To-do item = Copy out the whole listing exactly as given. Skip the pictures.
Segment Open
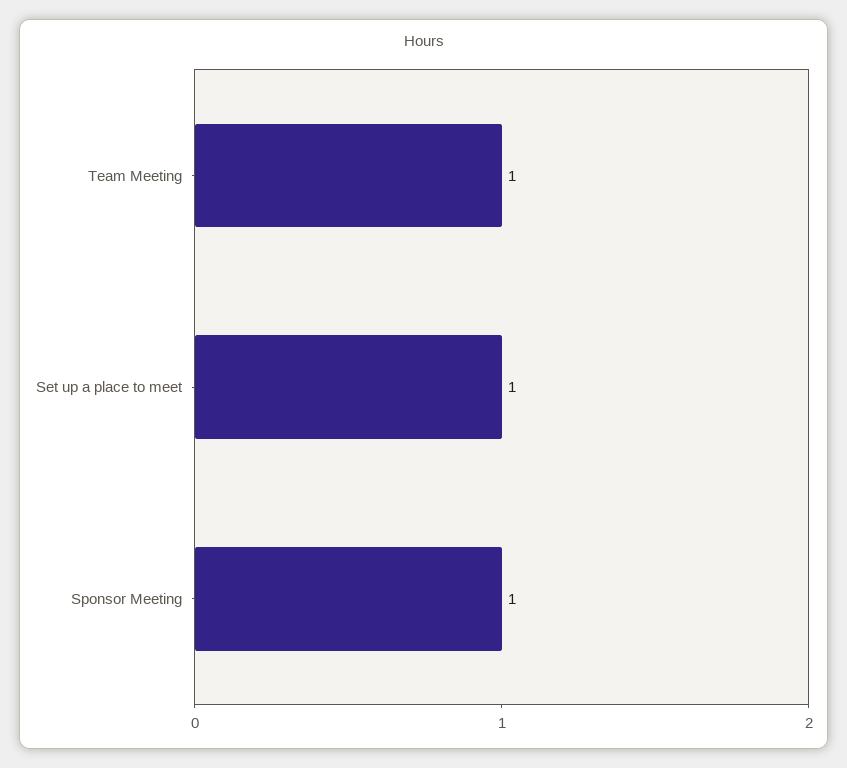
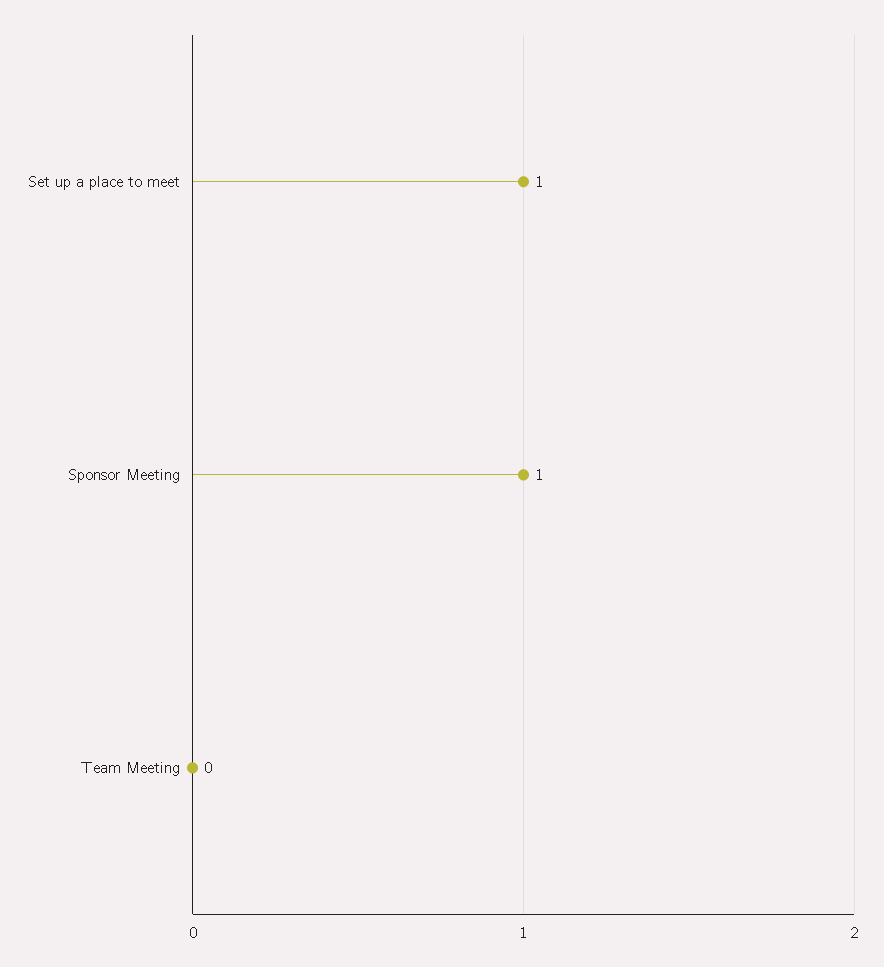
  {
-   "Team Meeting": 1,
+   "Team Meeting": 0,
    "Set up a place to meet": 1,
    "Sponsor Meeting": 1
  }

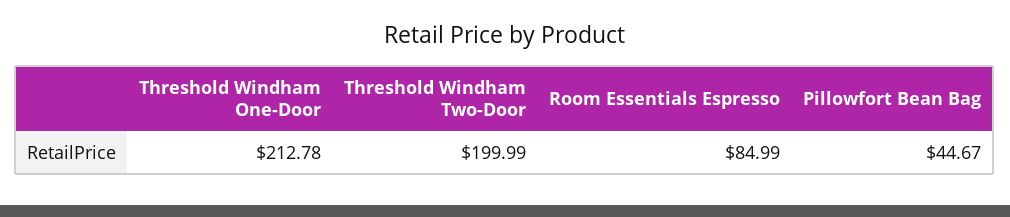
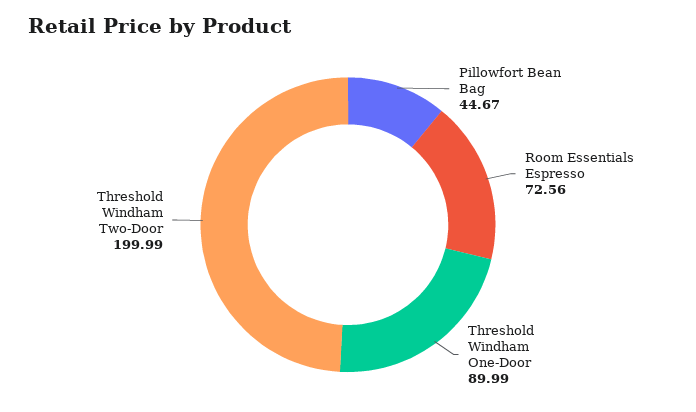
  {
-   "Threshold Windham One-Door": 212.78,
+   "Threshold Windham One-Door": 89.99,
    "Threshold Windham Two-Door": 199.99,
-   "Room Essentials Espresso": 84.99,
+   "Room Essentials Espresso": 72.56,
    "Pillowfort Bean Bag": 44.67
  }

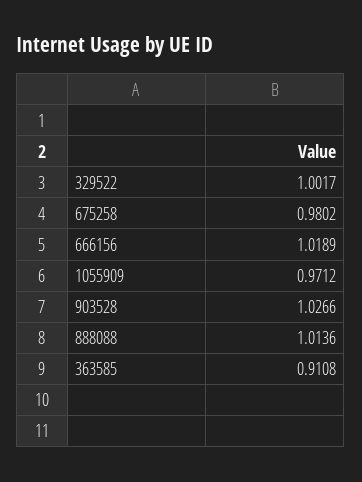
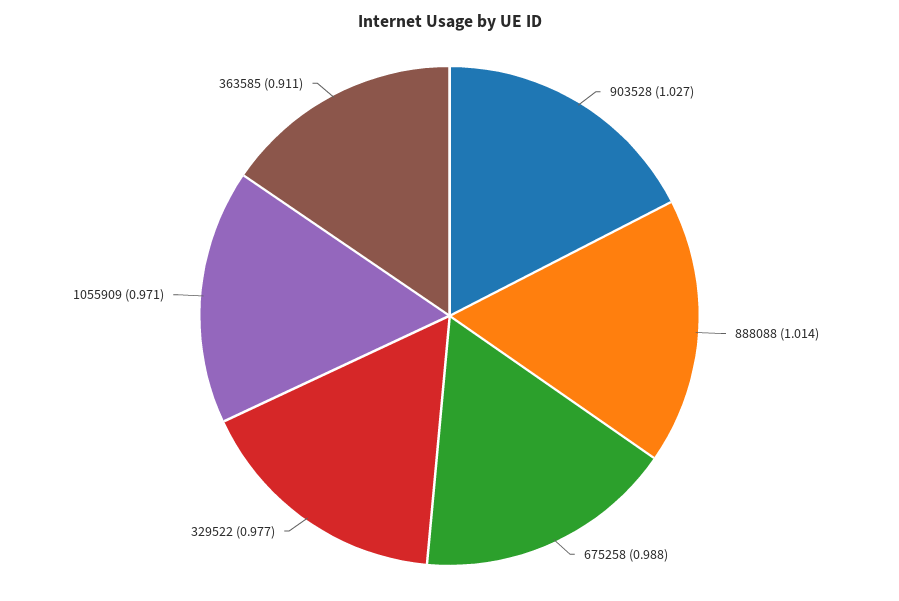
  {
-   "329522": 1.0017,
+   "329522": 0.977,
-   "675258": 0.9802,
+   "675258": 0.988,
-   "666156": 1.0189,
    "1055909": 0.9712,
    "903528": 1.0266,
    "888088": 1.0136,
    "363585": 0.9108
  }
Segment Closed
Written solution =
  {
-   "Team Meeting": 1,
+   "Team Meeting": 0,
    "Set up a place to meet": 1,
    "Sponsor Meeting": 1
  }

  {
-   "Threshold Windham One-Door": 212.78,
+   "Threshold Windham One-Door": 89.99,
    "Threshold Windham Two-Door": 199.99,
-   "Room Essentials Espresso": 84.99,
+   "Room Essentials Espresso": 72.56,
    "Pillowfort Bean Bag": 44.67
  }

  {
-   "329522": 1.0017,
+   "329522": 0.977,
-   "675258": 0.9802,
+   "675258": 0.988,
-   "666156": 1.0189,
    "1055909": 0.9712,
    "903528": 1.0266,
    "888088": 1.0136,
    "363585": 0.9108
  }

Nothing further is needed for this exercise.